=== Input for this task ===
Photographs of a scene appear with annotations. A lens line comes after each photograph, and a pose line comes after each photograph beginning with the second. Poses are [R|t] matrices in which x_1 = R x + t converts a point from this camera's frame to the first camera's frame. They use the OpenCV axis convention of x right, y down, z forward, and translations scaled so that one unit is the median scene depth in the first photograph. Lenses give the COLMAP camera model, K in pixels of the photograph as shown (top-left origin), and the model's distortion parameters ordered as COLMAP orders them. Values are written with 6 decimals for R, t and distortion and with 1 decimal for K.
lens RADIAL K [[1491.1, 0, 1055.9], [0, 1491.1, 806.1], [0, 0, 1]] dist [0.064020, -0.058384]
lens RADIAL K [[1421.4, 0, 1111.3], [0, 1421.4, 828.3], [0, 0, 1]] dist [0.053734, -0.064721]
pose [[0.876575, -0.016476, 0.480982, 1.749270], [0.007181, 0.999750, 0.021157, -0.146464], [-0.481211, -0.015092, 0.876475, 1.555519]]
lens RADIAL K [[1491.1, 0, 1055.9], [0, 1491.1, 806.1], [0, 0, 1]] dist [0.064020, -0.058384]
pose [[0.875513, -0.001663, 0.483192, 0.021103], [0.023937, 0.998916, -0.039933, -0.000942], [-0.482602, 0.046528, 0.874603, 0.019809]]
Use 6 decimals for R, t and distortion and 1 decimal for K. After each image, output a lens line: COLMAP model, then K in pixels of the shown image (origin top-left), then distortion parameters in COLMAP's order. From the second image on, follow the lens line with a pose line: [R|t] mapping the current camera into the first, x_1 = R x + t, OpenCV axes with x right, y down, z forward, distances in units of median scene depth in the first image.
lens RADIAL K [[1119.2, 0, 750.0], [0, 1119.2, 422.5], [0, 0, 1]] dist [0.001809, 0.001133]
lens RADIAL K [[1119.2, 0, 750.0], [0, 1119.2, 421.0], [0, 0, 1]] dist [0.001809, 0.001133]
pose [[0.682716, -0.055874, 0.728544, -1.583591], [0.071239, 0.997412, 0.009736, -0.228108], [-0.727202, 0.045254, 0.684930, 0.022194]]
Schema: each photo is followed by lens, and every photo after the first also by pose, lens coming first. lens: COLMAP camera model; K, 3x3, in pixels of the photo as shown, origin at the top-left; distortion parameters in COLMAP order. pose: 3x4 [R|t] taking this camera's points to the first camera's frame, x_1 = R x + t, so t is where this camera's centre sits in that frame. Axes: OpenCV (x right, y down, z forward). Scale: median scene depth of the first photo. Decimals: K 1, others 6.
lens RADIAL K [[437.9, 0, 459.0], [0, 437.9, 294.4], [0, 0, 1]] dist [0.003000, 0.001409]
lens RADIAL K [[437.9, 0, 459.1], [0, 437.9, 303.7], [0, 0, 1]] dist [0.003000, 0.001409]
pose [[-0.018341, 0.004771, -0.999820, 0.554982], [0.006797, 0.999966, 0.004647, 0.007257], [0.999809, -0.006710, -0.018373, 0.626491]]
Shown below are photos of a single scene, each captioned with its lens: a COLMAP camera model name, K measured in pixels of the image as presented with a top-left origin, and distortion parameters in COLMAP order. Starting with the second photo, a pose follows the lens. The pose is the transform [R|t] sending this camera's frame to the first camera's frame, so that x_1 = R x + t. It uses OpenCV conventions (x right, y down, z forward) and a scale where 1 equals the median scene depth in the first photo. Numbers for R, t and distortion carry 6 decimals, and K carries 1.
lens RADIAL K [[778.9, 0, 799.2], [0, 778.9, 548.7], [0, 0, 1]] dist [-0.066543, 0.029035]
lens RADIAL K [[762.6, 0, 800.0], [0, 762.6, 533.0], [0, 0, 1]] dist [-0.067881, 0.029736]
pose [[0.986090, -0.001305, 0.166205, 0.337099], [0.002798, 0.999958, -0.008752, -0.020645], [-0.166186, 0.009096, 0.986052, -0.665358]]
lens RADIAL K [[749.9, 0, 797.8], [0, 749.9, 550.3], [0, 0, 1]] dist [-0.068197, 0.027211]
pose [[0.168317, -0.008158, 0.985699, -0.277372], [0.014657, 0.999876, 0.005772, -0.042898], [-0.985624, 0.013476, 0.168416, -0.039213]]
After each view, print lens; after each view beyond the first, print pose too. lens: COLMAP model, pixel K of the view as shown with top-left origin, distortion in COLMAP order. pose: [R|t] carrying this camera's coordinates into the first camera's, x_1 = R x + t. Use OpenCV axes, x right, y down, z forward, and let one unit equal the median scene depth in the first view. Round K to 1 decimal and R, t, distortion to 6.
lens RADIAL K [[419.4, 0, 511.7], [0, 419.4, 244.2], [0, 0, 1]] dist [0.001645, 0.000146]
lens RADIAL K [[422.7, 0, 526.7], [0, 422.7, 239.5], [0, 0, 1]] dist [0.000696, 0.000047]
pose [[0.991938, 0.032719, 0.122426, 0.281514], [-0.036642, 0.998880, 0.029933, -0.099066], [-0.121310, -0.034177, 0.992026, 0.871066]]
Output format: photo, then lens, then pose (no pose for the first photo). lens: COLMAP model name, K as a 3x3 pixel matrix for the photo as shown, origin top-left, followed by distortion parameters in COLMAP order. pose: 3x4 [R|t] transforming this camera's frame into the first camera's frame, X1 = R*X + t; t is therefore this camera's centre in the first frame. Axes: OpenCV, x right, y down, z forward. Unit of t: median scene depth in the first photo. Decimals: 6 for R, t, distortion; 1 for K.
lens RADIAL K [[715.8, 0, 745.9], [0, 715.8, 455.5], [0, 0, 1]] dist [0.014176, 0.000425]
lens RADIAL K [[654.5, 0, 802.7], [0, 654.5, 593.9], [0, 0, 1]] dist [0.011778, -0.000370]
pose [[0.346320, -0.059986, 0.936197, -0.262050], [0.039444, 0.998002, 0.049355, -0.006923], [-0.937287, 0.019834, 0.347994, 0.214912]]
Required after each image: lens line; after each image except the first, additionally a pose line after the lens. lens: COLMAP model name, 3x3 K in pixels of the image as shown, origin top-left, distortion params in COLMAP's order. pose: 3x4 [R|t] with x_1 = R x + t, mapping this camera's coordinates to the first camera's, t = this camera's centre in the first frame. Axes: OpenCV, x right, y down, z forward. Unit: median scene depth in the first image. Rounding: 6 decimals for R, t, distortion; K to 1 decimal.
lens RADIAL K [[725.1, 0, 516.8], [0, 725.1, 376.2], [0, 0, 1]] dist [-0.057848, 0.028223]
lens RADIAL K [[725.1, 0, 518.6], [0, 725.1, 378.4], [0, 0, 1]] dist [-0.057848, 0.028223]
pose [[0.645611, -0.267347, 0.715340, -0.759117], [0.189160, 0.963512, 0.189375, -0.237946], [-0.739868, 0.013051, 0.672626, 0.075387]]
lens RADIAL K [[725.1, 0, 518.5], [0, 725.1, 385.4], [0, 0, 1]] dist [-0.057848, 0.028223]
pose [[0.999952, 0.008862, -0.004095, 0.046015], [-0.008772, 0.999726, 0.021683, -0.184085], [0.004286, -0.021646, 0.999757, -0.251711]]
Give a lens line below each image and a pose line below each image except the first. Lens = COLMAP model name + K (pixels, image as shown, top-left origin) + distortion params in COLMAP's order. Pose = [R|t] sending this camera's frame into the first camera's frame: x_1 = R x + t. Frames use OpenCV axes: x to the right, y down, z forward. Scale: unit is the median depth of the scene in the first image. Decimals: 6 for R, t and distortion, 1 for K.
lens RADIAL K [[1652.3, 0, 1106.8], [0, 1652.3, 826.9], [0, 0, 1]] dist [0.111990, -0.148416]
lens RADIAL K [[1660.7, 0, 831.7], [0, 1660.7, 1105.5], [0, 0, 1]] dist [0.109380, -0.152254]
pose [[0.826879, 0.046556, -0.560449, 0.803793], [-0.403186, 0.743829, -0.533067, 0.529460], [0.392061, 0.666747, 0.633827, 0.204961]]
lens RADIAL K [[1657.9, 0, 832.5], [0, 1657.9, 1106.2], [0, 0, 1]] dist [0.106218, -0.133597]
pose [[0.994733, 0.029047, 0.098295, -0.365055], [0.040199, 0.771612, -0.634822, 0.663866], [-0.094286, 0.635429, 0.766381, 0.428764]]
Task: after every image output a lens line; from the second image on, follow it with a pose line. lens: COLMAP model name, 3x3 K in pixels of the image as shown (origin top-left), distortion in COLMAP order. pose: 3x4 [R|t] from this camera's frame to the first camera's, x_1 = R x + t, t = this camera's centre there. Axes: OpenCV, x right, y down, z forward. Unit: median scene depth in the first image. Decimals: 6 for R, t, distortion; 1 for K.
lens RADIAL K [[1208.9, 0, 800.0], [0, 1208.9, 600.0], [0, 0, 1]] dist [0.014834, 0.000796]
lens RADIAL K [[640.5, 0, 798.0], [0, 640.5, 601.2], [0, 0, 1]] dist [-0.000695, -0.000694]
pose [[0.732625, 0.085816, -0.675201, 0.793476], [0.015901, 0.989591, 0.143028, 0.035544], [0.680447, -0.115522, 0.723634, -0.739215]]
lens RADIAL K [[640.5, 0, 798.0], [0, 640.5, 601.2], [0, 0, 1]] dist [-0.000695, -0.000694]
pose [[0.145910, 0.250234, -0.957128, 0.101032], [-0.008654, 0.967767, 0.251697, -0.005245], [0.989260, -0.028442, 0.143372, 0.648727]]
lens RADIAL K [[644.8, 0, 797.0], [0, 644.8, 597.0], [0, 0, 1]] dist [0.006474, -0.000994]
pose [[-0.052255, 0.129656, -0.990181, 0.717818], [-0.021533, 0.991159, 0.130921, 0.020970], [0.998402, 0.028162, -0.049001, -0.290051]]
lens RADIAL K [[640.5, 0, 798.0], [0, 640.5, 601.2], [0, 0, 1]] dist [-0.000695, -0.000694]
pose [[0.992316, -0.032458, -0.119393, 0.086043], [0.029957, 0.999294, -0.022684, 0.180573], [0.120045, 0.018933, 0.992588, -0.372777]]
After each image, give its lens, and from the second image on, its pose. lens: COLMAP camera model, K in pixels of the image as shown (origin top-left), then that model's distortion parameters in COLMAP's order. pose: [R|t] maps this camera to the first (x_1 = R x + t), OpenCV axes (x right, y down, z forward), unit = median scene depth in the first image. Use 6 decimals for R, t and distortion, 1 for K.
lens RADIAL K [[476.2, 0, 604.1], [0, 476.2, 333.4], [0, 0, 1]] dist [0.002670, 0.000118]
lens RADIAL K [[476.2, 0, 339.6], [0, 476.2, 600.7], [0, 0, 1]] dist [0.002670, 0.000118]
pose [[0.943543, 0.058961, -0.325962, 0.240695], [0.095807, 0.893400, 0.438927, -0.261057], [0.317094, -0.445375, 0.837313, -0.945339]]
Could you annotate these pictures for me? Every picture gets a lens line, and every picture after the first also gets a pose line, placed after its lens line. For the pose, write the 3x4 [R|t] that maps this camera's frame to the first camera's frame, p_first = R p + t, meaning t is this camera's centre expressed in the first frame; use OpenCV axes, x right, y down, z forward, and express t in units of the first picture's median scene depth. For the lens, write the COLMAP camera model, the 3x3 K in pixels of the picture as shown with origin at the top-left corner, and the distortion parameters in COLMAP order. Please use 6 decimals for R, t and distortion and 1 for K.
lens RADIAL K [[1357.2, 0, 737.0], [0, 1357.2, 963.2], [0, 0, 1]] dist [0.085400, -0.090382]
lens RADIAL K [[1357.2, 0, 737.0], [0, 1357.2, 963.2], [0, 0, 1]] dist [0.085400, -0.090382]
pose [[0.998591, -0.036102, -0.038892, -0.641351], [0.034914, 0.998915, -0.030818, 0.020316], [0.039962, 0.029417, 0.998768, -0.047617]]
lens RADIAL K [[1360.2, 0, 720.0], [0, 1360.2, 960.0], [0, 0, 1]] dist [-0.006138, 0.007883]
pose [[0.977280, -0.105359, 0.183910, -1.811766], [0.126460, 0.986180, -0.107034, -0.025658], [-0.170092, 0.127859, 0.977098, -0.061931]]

=== Task to carry out ===
Render the records starting at the line containing "After each view, print" and ending at the line containing "-0.034177, 0.992026, 0.871066]]" as a JSON list of strings, one string per line.

=== Written solution ===
[
  "After each view, print lens; after each view beyond the first, print pose too. lens: COLMAP model, pixel K of the view as shown with top-left origin, distortion in COLMAP order. pose: [R|t] carrying this camera's coordinates into the first camera's, x_1 = R x + t. Use OpenCV axes, x right, y down, z forward, and let one unit equal the median scene depth in the first view. Round K to 1 decimal and R, t, distortion to 6.",
  "lens RADIAL K [[419.4, 0, 511.7], [0, 419.4, 244.2], [0, 0, 1]] dist [0.001645, 0.000146]",
  "lens RADIAL K [[422.7, 0, 526.7], [0, 422.7, 239.5], [0, 0, 1]] dist [0.000696, 0.000047]",
  "pose [[0.991938, 0.032719, 0.122426, 0.281514], [-0.036642, 0.998880, 0.029933, -0.099066], [-0.121310, -0.034177, 0.992026, 0.871066]]"
]